Studies have found evidence of pet trade and sale of sun bear parts such as gall bladders in traditional Chinese medicine (TCM) shops in Sabah and Sarawak. In 2018 and 2019, 128 TCM outlets in 24 locations across Sabah and Sarawak were surveyed and bear parts and derivatives were recorded for sale in 25% of the outlets surveyed, many of which would have been derived from locally sourced sun bears. Sun bears were killed by shooting or administering poison to protect coconut and snakefruit plantations in east Kalimantan. A report published by TRAFFIC in 2011 showed that sun bears, along with Asian black bears and brown bears, are specifically targeted for the bear bile trade in Southeast Asia, and are kept in bear farms in Laos, Vietnam, and Myanmar. Poaching is common in several countries in the region.

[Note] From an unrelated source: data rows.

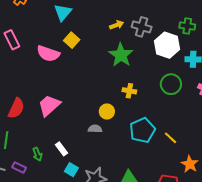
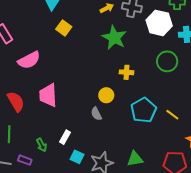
pink semicircle: (48, 54) -> (29, 60), moved, turned -40
pink trapezoid: (49, 105) -> (48, 95), turned -45
red semicircle: (16, 108) -> (16, 102), turned -50
gray semicircle: (95, 129) -> (96, 114), turned -112
white rectangle: (61, 149) -> (65, 137), turned 72

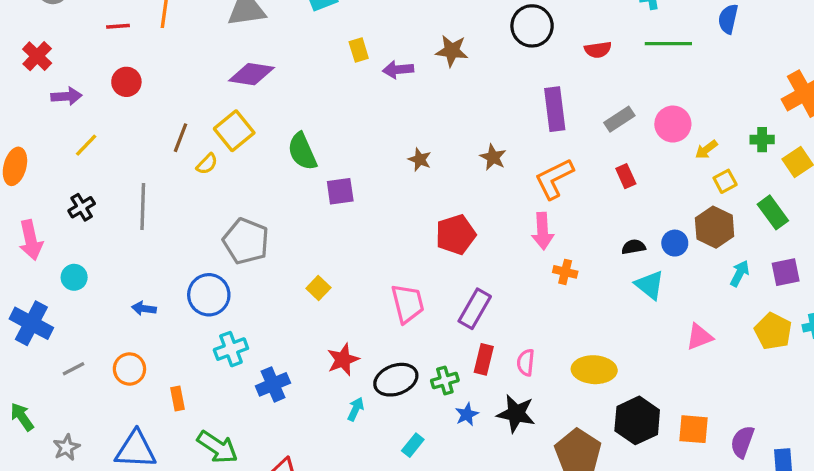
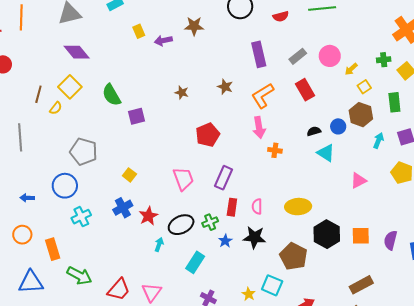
purple diamond: (251, 74) -> (77, 52), turned 48
red rectangle: (626, 176) -> (305, 90), size x1.5
green rectangle: (773, 212) -> (394, 102), turned 36
blue cross: (273, 384) -> (123, 208), moved
orange rectangle: (177, 398) -> (53, 249), size x1.5
cyan rectangle: (413, 445) -> (195, 262), size x1.5

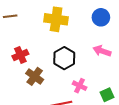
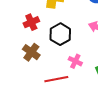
red cross: (20, 55) -> (31, 22), moved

Hunting pressure is rising even in some protected areas; in the Nam Ha National Protected Area in Laos, hunter snares have been found that specifically target bears. A study in Nagaland (northeastern India) recorded a sparse distribution of sun bears in Fakim and Ntangki National Parks, and reported extensive illegal hunting for food and trade in bear parts. Protective laws have shown little success in controlling these threats, especially due to poor execution and high potential for gains by the trade.

==Conservation ==

A sun bear in Surabaya Zoo

The sun bear is listed as vulnerable on the IUCN Red List, and is included in CITES Appendix I. With the exception of Sarawak (Malaysia) and Cambodia, the sun bear is legally protected from hunting in its whole range. A 2014 report documented rampant poaching and trade in sun bear parts in Sarawak, more than anywhere else in Malaysia; the researchers recommended stricter legislations in the state to protect local sun bears.

=== In captivity ===
The Malayan sun bear is part of an international captive-breeding program and a Species Survival Plan under the Association of Zoos and Aquariums since late 1994. Since that same year, the European breed registry for the sun bear is kept in the Cologne Zoological Garden, Germany.

The Bornean Sun Bear Conservation Centre, founded in 2008, aims to work for the welfare of sun bears rescued from poor conditions in captivity and spread awareness about their conservation.

Several sanctuaries in Southeast Asia aim to reduce the illegal trade in sun bears and offer opportunities for rehabilitation, research and improved public awareness. A conservation action plan was published in 2019.